◆ Job item ◆
Pull every line containing "BODY" out of the material below.

════════════════

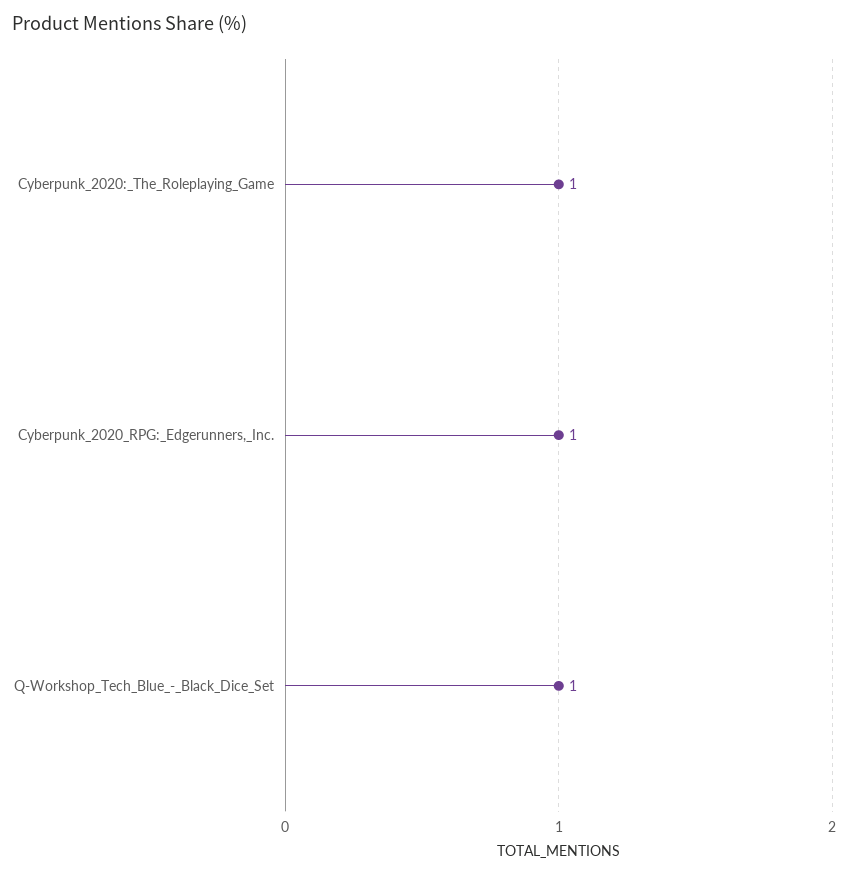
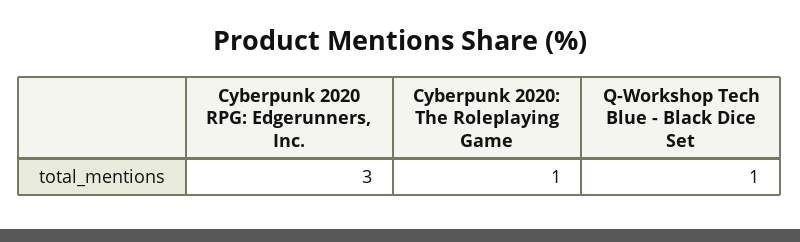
  {
    "Cyberpunk_2020:_The_Roleplaying_Game": 1,
-   "Cyberpunk_2020_RPG:_Edgerunners,_Inc.": 1,
+   "Cyberpunk_2020_RPG:_Edgerunners,_Inc.": 3,
    "Q-Workshop_Tech_Blue_-_Black_Dice_Set": 1
  }

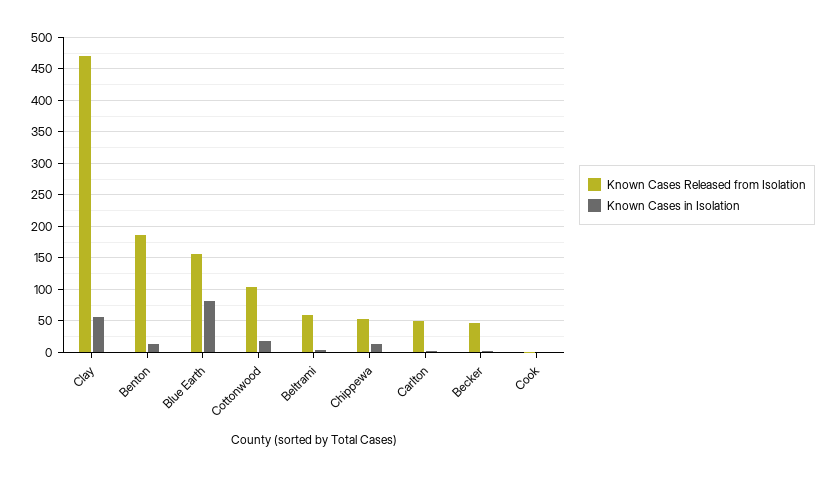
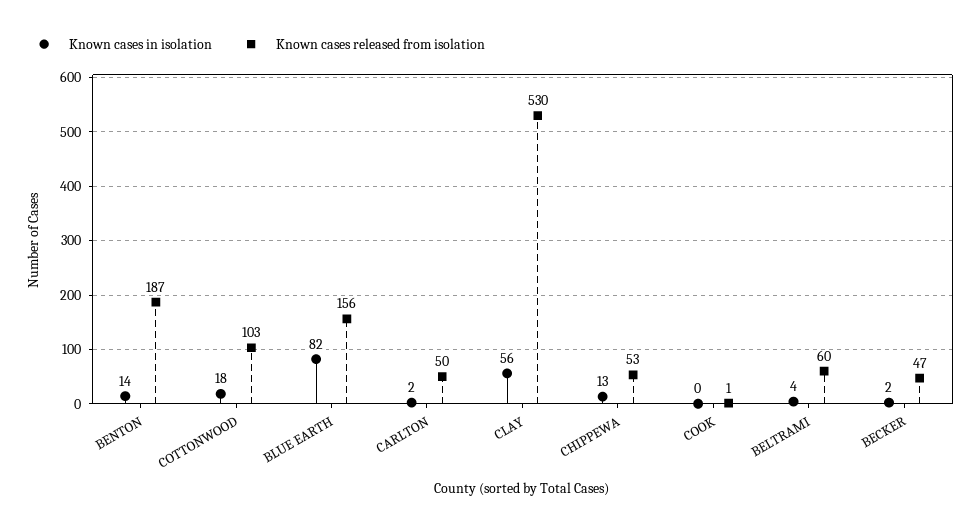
  {
    "Known Cases Released from Isolation": {
-     "Clay": 470,
+     "Clay": 530,
      "Benton": 187,
      "Blue Earth": 156,
      "Cottonwood": 103,
      "Beltrami": 60,
      "Chippewa": 53,
      "Carlton": 50,
      "Becker": 47,
      "Cook": 1
    },
    "Known Cases in Isolation": {
      "Clay": 56,
      "Benton": 14,
      "Blue Earth": 82,
      "Cottonwood": 18,
      "Beltrami": 4,
      "Chippewa": 13,
      "Carlton": 2,
      "Becker": 2,
      "Cook": 0
    }
  }

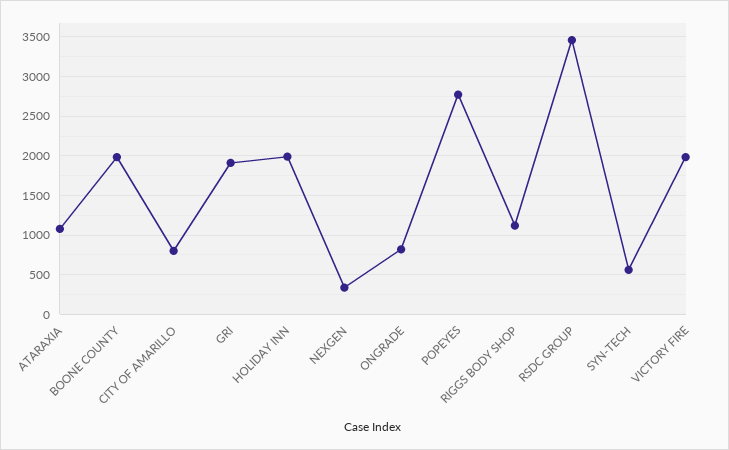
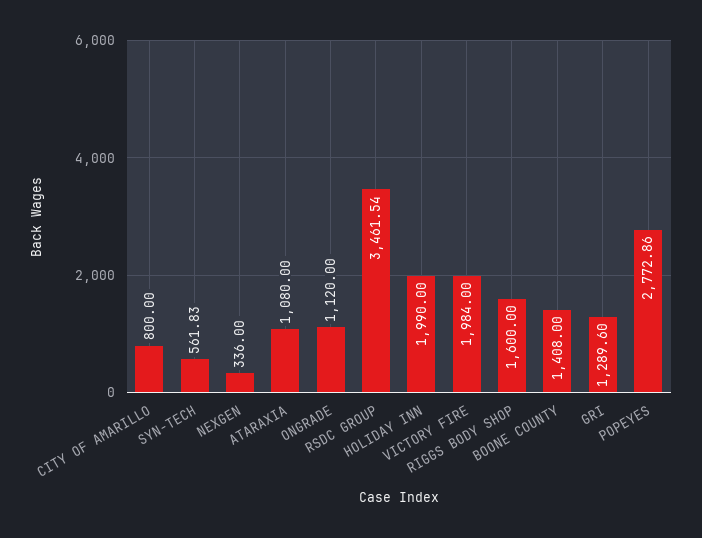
  {
    "ATARAXIA": 1080,
-   "BOONE COUNTY": 2000,
+   "BOONE COUNTY": 1408,
    "CITY OF AMARILLO": 800,
-   "GRI": 1900,
+   "GRI": 1289.6,
    "HOLIDAY INN": 1990,
    "NEXGEN": 336,
-   "ONGRADE": 800,
+   "ONGRADE": 1120,
    "POPEYES": 2772.86,
-   "RIGGS BODY SHOP": 1100,
+   "RIGGS BODY SHOP": 1600,
    "RSDC GROUP": 3461.54,
    "SYN-TECH": 561.83,
    "VICTORY FIRE": 1984
  }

════════════════

◆ The answer ◆
-   "RIGGS BODY SHOP": 1100,
+   "RIGGS BODY SHOP": 1600,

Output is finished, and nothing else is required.